SOURCE TEXT:
--*--
# Bowed wood - How to straighten



## garberfc (Mar 24, 2012)

I have a couple of boards that are bowed and I'm wondering if they need straightening / how to do it, or, are they okay.

I'm building a faceframe out cherry. The stiles and rails are two inches wide and are going to be joined using mortise and tenons. The faceframe is going to be attached to the carcass using biscuits and Titebound III glue.

As seem in the photos I've been attempting to straighten these boards by bending them in the direction opposite their bow. They've been clamped for about a week and at least half the bow is gone. I'd say the bow in the middle is about 3/32. The rail is ~21 inches. I'm wondering if all the bow will eventually be removed and if it'll return to it's original shape over time.

Another question: Do you think that M&T joints, biscuits and glue are strong enough to hold a piece of bowed wood flat over time?

Please advise…

Thanks in advance for your help,
F


----------



## knothead (Aug 4, 2007)

Wood does what wood does no matter what we try to make it do…..If they are already milled to final width and thickness you are not going to be able to fully correct this, you gotta either live with it or work the bow into your project somehow or remake them from better material.

IF, ON THE OTHER hand they are still oversized and long, Charles Neil has a trick that he uses that appears to help a great deal, He would rip a centered slot in the inside edge of the stiles and rails that is nearly all the way thru the width of the piece and then mill a piece that fills the entire slot you just milled out of the same material and glue it in. Clamp it up tight and straight, say against your bench or assembly table, anything that is flat and wait overnight for the glue to completely dry and then re-mill your pieces. Actually I would let them reacclimate to the shop again for a few days as you have just added a lot of moisture from the glue to the pieces The 2 additional glue joints really arrest any future bow or twist.

I suspect there are folks here with much more experience than I, and if there are better solutions I bet they will post them for you to consider. But this is what I would do if it were in my shop.

Just 2 cents worth of opinion no more - Have a good'n


----------



## redSLED (Mar 21, 2013)

I am watching this with interest since I would love to "correct" some maple 1×4 and 1×6 pieces in my shop if possible.
--*--
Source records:

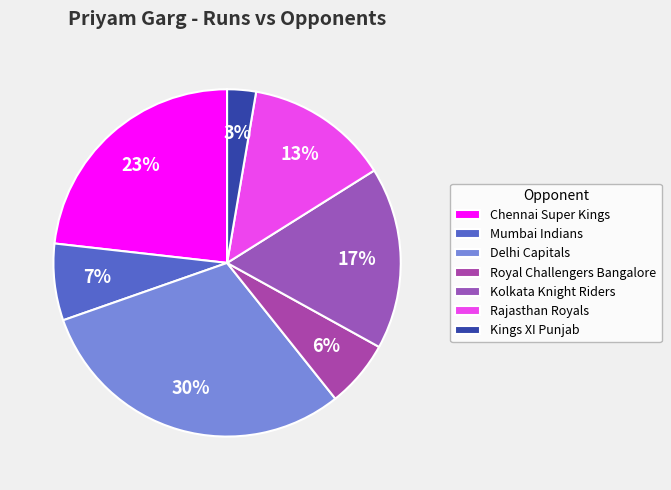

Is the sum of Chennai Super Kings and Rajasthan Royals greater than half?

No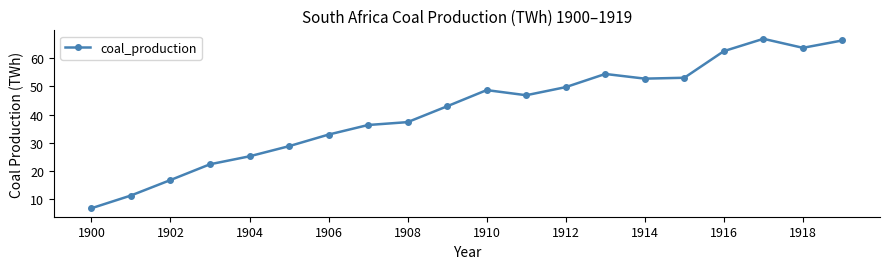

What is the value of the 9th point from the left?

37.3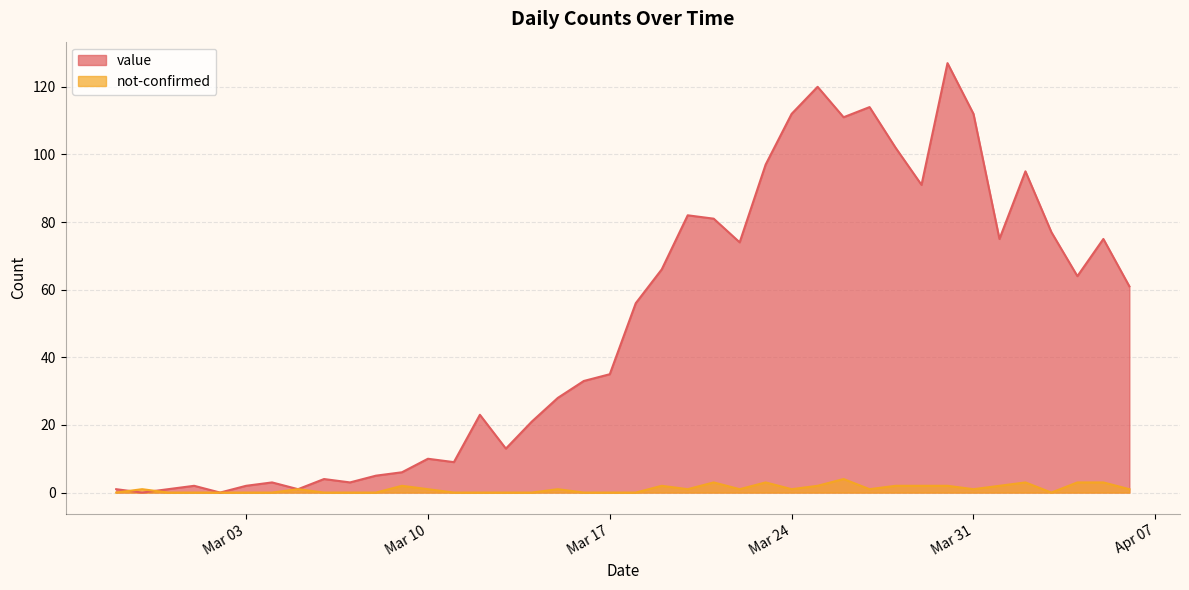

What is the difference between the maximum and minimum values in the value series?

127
--*--
EXERCISE PROMPT: From the thread above on straightening bowed wood, quote everything from "# Bowed wood" down to "Titebound III glue.".

TASK ANSWER:
# Bowed wood - How to straighten



## garberfc (Mar 24, 2012)

I have a couple of boards that are bowed and I'm wondering if they need straightening / how to do it, or, are they okay.

I'm building a faceframe out cherry. The stiles and rails are two inches wide and are going to be joined using mortise and tenons. The faceframe is going to be attached to the carcass using biscuits and Titebound III glue.